Hace algunos meses, Aitor Sánchez, dietista, nutricionista, divulgador y tecnólogo alimentario, fue entrevistado en un programa de RNE muy interesante sobre lo que la sociedad actual percibe como «Dieta Mediterránea».

El título es cuanto menos indicativo de lo que está pasando.

Y es que efectivamente el uso indiscriminado del término «mediterráneo» en muchos productos provoca inconscientemente en el consumidor una pérdida de su valor y definición original.

Son varios los productos altamente procesados y bebidas alcohólicas que se han querido asignar el concepto «mediterráneo» intentando «blanquear» sus debilidades culinarias cualitativamente hablando en materia nutricional.

El alcohol en ningún caso debe relacionarse con la dieta mediterránea desde el concepto de salud.

El alcohol ya hemos recordado que tiene unos efectos negativos sobre la salud en general y en concreto sobre la salud oral.

La Dieta Mediterránea son frutos secos, frutas, semillas, verduras, aceite de oliva, y legumbres.

Los cereales, los lácteos, las carnes y pescados también tienen cabida, por supuesto. ¡¡Pero no son los protagonistas en este caso!!

La dieta mediterránea también incorpora el concepto de «cantidad» pues no es lo mismo comerse un puñado de nueces que una bolsa entera de cuarto de kilo.
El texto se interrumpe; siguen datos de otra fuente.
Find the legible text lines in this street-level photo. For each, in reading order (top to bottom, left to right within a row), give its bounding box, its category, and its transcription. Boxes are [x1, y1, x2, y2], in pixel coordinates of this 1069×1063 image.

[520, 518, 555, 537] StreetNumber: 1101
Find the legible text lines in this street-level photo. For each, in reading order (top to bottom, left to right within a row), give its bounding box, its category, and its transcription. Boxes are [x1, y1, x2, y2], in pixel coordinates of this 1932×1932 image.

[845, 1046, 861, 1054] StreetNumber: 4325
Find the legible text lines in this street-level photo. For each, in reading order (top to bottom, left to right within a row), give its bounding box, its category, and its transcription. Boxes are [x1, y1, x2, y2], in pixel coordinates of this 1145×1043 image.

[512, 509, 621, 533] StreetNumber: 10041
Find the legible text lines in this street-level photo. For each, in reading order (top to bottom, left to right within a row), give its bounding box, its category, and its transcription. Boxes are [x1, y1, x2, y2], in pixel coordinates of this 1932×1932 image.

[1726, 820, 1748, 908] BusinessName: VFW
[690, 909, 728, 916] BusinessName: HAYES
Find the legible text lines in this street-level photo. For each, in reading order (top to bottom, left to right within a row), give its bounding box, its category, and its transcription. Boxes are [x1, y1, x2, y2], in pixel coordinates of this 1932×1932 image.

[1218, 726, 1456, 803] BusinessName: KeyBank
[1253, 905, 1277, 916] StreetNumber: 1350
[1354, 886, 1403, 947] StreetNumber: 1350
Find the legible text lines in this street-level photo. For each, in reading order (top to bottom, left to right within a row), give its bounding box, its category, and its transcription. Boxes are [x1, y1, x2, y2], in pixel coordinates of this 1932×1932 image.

La nuez es, por supuesto, un alimento saludable, pero si se consume en exceso, como casi todo en la vida, es posible que sea más perjudicial que beneficioso.

Como dice Aitor Sánchez, se ha abusado del término de «Dieta Mediterránea» y es importante volver al concepto original. Un concepto en el que también deben incluirse la moderación y el control de la cantidad.

¿Pero qué relación existe entre la Dieta Mediterránea y la salud oral?

¡Pues resulta que sí existe una relación! La boca vuelve a ser protagonista cuando se habla de salud general.

En un estudio reciente se han investigado los posibles beneficios de la «Dieta Mediterránea» en pacientes que presentaban gingivitis (inflamación gingival). La población investigada no es muy amplia, tan solo 41 individuos. No obstante, el estudio tiene un sistemática muy disciplinada y se obtienen resultados interesantes.

Los pacientes que recibieron la «Dieta Mediterránea» durante 6 semanas obtuvieron unos índices de presencia de gingivitis menores que los pacientes que mantuvieron su dieta habitual.

Y lo que resulta más interesante es que los pacientes que presentaban menor incidencia de gingivitis lo hacían independientemente de los niveles de placa bacteriana que presentaban. Esto es muy importante, porque explica que la respuesta del individuo no siempre es acorde a la carga bacteriana existente. Es decir, además de las bacterias, existen otros factores que predisponen al desarrollo de la inflamación gingival. Estos factores son propios del individuo.

Una vez más, se demuestra que comiendo saludable, nuestro cuerpo se mantiene saludable y esto se expresa, en la salud de las encías como no podía ser de otra manera.

No quiero despedirme, pero no sin antes decir que el deporte y el movimiento son imprescindibles, para que junto a una adecuada nutrición, nuestro cuerpo se mantenga lo más saludable posible.